Perhaps, being unencumbered by time is one of the form’s greatest strengths. Like a wandering mind, the lyric essay links together memories, like multicolor beads on a string bracelet, across time. However, disobeying time is not the intention—it’s the result. It’s the result of the essayists memories that are not connected by logic, but by the emotions that give them weight and color.
The high concrete pool walls and sky overhead bear no physical similarity to the lyric essay. Yet, for Wade, the allure and satisfaction she felt years ago matches the emotional profile lyric essays invoke today, and so in her uncovering she wrote:
I didn’t know about lyric essays then, but I often think about the view from the empty deep end of the dry swimming pool when I talk about lyric essays now. The space felt strange and somehow dangerous, yet there was also an undeniable allure. I tell my students it’s hard work plumbing what’s under the surface. We don’t always know what we’ll find.
We don’t always know what we’ll find. Wade’s message to the essayist writing to explore emotions through time. But what about the essayist writing to escape them?
Thought
In The Pain Scale, Eula Biss massages the form to exist nowhere in time, but seemingly everywhere in thought.
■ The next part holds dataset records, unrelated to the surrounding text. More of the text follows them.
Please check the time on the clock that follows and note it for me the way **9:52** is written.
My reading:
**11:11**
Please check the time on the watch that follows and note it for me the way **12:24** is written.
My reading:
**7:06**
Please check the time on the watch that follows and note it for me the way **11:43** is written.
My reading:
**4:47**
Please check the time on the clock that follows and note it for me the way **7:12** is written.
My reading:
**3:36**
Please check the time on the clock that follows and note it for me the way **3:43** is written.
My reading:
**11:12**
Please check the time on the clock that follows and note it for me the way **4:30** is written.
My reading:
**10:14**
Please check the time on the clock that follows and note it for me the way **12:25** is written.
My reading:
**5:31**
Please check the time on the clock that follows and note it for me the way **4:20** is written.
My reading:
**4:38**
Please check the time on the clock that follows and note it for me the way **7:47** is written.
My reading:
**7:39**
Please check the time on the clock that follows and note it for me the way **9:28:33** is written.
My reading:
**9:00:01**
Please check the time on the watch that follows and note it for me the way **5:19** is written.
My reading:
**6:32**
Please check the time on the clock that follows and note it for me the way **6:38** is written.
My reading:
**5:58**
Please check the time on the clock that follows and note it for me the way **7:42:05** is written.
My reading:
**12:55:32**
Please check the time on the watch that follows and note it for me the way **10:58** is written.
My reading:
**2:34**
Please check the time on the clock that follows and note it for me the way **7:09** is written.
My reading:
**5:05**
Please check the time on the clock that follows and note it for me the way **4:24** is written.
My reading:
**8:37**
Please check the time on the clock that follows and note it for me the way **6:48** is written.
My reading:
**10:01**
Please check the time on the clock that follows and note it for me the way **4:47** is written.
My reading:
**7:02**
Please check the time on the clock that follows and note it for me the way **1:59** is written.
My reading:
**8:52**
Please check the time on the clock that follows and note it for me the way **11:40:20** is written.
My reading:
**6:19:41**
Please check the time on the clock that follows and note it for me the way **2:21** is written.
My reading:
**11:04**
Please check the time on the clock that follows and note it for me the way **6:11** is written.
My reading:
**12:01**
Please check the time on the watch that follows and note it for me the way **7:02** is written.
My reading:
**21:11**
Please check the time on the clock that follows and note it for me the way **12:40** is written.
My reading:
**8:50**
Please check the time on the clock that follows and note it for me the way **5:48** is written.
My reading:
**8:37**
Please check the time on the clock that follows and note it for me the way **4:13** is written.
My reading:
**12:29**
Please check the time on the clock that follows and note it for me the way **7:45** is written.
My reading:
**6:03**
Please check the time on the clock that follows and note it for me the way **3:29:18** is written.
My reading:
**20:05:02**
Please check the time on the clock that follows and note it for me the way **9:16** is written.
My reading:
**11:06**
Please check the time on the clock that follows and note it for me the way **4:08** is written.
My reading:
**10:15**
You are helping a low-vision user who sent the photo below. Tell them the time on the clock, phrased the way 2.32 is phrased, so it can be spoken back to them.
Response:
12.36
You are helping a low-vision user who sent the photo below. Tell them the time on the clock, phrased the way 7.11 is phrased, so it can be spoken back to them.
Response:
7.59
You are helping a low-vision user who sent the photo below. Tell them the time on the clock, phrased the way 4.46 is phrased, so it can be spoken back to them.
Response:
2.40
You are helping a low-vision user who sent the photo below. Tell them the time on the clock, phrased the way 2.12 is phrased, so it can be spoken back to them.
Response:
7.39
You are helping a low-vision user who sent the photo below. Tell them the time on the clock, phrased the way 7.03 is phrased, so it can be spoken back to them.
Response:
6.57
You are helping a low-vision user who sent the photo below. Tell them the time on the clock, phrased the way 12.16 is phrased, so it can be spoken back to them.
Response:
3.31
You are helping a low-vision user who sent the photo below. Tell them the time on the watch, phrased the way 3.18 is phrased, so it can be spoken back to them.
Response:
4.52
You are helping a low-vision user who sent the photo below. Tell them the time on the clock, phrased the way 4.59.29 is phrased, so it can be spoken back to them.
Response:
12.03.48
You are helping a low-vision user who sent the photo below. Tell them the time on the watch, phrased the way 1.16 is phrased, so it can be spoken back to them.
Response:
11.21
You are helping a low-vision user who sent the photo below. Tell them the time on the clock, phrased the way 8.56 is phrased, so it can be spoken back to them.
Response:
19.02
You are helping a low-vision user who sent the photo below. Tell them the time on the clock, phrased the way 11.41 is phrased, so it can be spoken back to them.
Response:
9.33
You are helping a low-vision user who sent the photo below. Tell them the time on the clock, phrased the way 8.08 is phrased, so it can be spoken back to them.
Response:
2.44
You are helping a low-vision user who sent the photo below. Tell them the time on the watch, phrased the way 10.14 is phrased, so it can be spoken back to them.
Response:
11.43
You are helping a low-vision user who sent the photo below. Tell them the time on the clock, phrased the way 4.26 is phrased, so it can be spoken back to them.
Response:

In contrast to Wade, who anchors readers within her timeline, and only occasionally entertaining tangents, Biss unleashes her readers to the torment of her meandering mind as she explores numbers and her chronic pain.
At night, I ice my pain. My mind descends into a strange sinking calm. Any number multiplied by zero is zero. And so with ice and me. I am nullified. I wake up to melted ice and the warm throb of my pain returning.
Grab a chicken by its neck or body — it squawks and flaps and pecks and thrashes like mad. But grab a chicken. By its feet and turn it upside down, and it just hangs there blinking in a waking trance. Zeroed.
Reading The Pain Scale, you’re not much of a reader, really, you’re a spectator. If reading Wade’s lyric essay is akin to playing back a mental reflection, reading Biss’ is watching as thoughts float to the surface of her consciousness. Ice alleviates her pain. Zero errases numbers. Ice zeros her pain until the morning. A chicken turned upside down is zeroed.
Stating each fact alone diminishes the artistry and the analogy becomes devoid of impact. But in Biss’ form, there’s a rhythm between the white spaces and punctuation. A rhythm that elevates seemingly disparate thoughts into cohesion.
“But grab a chicken…By its feet and turn it upside down…and it just hangs there.. blinking in a waking trance…Zeroed.”
Meandering, yes, but certainly not without intention.
The form is strange—unconventional, but it feels right. In what other medium can we get chickens and the zero identity property to express pain alleviation?
Emotion
Perhaps, the reason there is little consensus on what defines a lyric essay is because its form can’t be generalized by literary techniques. Lyric essays are not essays that take liberty in jumping through time or darting between ideas. However, they can if they so choose.
The lyric essay’s form is to serve the writer. To explore tangents as main roads, excavate our emotions, or unveil the world around us—the manner in which the writer does that is secondary.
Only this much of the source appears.